Excerpted text:
........
We covered a few things here:
- Getting Ollama to run Mixtral locally
- Using LlamaIndex to query Mixtral 8x7b
- Building and querying an index over your data using Qdrant vector store
- Wrapping your index into a very simple web API
- All open-source, free, and running locally!
I hope this was a fun, quick introduction to running local models with LlamaIndex!
........
Data to examine:
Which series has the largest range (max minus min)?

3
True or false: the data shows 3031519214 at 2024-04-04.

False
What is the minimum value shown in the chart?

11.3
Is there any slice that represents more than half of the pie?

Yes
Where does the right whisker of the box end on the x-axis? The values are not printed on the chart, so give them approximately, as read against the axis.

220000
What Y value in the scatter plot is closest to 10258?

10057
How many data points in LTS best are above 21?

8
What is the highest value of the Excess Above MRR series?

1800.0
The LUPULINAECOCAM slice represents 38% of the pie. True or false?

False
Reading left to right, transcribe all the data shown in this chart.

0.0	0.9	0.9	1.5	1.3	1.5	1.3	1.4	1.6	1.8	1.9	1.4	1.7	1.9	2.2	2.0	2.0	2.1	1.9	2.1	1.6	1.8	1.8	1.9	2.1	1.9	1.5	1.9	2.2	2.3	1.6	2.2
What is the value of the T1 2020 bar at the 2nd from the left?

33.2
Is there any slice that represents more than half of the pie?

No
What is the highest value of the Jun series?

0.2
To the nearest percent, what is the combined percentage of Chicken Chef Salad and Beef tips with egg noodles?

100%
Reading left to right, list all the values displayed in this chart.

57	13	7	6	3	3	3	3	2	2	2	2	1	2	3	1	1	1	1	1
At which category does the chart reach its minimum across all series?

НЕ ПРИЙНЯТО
........
Exercises to complete:
a – Name each product or model that the recap of running Mixtral locally mentions, listing each one once.
b – According to the recap of running Mixtral locally, which vector store holds the index built over your data?

Responses by task:
a – Ollama, Mixtral (Mixtral 8x7b), LlamaIndex, Qdrant

b – Qdrant